### REQUIREMENT:
Exactly the lines from the opening of the records through the line containing "Document page, 1275x1650 pixels." should be copied, with both included.

Items listed in a dataset:
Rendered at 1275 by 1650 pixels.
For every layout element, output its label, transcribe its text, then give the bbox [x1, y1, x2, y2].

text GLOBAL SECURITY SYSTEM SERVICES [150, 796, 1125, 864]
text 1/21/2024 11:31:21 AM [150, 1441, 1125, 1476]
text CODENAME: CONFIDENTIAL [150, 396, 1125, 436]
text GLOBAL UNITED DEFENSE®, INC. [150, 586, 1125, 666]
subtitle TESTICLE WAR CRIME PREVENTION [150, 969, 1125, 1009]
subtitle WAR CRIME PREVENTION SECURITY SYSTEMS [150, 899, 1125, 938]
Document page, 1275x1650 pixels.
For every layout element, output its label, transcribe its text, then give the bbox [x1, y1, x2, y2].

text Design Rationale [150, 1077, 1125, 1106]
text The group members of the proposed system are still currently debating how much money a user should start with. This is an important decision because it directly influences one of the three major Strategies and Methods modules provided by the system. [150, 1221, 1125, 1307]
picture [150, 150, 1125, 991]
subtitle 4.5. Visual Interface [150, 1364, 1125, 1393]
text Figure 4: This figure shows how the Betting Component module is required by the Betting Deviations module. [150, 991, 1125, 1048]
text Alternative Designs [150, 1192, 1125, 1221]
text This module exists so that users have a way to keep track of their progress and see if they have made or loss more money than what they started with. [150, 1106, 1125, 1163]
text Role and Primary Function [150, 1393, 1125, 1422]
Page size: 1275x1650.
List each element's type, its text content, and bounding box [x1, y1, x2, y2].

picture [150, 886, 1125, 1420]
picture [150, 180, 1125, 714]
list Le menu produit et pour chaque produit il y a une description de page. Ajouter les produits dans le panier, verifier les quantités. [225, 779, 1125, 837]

### SOLUTION FOR THIS TASK:
Rendered at 1275 by 1650 pixels.
For every layout element, output its label, transcribe its text, then give the bbox [x1, y1, x2, y2].

text GLOBAL SECURITY SYSTEM SERVICES [150, 796, 1125, 864]
text 1/21/2024 11:31:21 AM [150, 1441, 1125, 1476]
text CODENAME: CONFIDENTIAL [150, 396, 1125, 436]
text GLOBAL UNITED DEFENSE®, INC. [150, 586, 1125, 666]
subtitle TESTICLE WAR CRIME PREVENTION [150, 969, 1125, 1009]
subtitle WAR CRIME PREVENTION SECURITY SYSTEMS [150, 899, 1125, 938]
Document page, 1275x1650 pixels.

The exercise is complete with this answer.